I am on the verge of finishing The Sleepwalkers, a trilogy by Hermann Broch. It's been an interesting read, at times more intellectual than I would prefer in fiction, but a remarkable work, no question. The three inflected sections cover three generations and three world views, setting an incredibly nuanced stage for the rise of Nazi Germany. This is by no means The Rise And Fall Of The Third Reich; it traces the cultural, even metaphysical, rather than the political shifts that gradually fomented the culture which supported Hitler.

Near the end of the third section there are a few vignettes that, taken together, made me think of one of Kate's songs. One of the main characters (Huguenau) is a war deserter who scams the town council into a fraudulent investment involving their own local paper. He hosts a town party, during which he dances the waltz on the nearly deserted dance floor near the end of the night. Later, in an act of provocation, he publishes an account linking the local battalion's Major (another main character) to poor conditions at the prison. Shortly after, the Major learns that Huguenau is a deserter, and muses that he had "looked on while the man danced." He reflects:

"Chaos was invading the world on every side and chaos was spreading over his thoughts and over the world, darkness was spreading, and the advance of darkness sounded like the agony of a painful death, like a death-rattle in which only one thing was audible, only one thing certain, the downfall of the Fatherland - oh, how the darkness was rising and the chaos, and out of that chaos, as if from a sink of poisonous gases, there grinned the visage of Huguenau, the visage of the traitor, the instrument of divine wrath, the author of all the encroaching evil." [p. 582]

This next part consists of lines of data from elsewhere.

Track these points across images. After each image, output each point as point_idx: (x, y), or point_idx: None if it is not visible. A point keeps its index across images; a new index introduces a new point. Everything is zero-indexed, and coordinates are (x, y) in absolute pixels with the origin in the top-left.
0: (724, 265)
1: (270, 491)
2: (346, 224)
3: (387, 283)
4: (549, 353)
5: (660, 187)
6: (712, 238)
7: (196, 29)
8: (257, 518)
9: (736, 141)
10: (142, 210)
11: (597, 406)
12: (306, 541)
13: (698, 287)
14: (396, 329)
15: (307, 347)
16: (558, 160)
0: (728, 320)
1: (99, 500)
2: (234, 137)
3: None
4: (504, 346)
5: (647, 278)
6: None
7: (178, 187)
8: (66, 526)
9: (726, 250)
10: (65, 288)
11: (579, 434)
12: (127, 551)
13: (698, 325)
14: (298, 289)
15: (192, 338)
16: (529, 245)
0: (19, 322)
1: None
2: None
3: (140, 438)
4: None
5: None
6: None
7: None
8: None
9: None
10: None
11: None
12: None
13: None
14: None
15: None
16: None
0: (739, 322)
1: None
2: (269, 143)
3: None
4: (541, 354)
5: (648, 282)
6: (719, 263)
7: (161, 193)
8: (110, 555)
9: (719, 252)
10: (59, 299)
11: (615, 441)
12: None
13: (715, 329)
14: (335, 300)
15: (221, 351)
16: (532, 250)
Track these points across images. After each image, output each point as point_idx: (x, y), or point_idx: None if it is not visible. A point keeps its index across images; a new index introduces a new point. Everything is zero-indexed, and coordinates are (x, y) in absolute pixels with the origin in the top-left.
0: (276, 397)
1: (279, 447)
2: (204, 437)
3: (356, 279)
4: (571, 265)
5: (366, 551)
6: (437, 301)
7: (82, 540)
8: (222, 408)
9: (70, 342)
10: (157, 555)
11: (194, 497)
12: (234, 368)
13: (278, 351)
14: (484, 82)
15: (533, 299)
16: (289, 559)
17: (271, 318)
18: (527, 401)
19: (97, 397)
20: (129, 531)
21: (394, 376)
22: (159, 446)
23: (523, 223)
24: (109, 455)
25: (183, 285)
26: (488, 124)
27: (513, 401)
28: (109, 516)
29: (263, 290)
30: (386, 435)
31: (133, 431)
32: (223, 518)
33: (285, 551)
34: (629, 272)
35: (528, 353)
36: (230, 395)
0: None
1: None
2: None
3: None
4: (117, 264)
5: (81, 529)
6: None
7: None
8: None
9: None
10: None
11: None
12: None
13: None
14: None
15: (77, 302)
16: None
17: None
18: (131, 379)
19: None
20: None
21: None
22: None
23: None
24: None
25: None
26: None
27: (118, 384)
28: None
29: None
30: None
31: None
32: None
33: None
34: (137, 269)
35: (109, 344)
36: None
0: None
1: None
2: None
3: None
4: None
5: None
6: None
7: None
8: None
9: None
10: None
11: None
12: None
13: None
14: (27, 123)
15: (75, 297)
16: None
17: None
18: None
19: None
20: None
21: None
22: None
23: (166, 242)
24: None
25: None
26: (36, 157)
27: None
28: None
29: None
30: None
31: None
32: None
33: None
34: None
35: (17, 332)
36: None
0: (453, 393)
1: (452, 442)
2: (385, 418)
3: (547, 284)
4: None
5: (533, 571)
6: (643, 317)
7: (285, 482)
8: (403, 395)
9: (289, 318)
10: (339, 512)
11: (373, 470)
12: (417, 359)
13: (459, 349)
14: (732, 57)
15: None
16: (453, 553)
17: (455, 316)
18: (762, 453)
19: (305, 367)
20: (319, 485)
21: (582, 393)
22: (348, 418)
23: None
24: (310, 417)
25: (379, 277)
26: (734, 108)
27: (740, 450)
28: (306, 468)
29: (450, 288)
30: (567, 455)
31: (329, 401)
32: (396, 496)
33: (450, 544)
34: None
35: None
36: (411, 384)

I know that in interviews Kate has explained that 'Heads we're dancing' was inspired by a friend of hers who enjoyed the company of a man at a dinner party, only to learn later that he was Oppenheimer. [Roger Scott's Radio One interview with her on 10/14/89 is cited.] But I can't help wondering if anything else was sleeping in Kate's subconscious when it came time to write 'Heads we're dancing'.

You talked me into the game of chance
It was '39 before the music started
When you walked up to me and you said
'Hey, heads we dance'
Well I didn't know who you were
Until I saw the morning paper
There was a picture of you
A picture of you, across the front page...

They say that the Devil is a charming man

And just like you, I bet he can dance
And he's coming up behind
In his long tailed black coat dance...

There was a picture of you
A picture of you in uniform
Standing there with your head held high
Hot down to the floor
But it couldn't be you
It couldn't be you
It's a picture of Hitler...

Sting may be the only pop musician out there who has a chance at being better read and more likely to show his literary influences than Kate Bush. Maybe I give her more credit than she deserves as, to quote Henry James, "one of the people on whom nothing is lost." But I am fascinated by the way these passages from The Sleepwalkers resonate with 'Heads we're dancing'.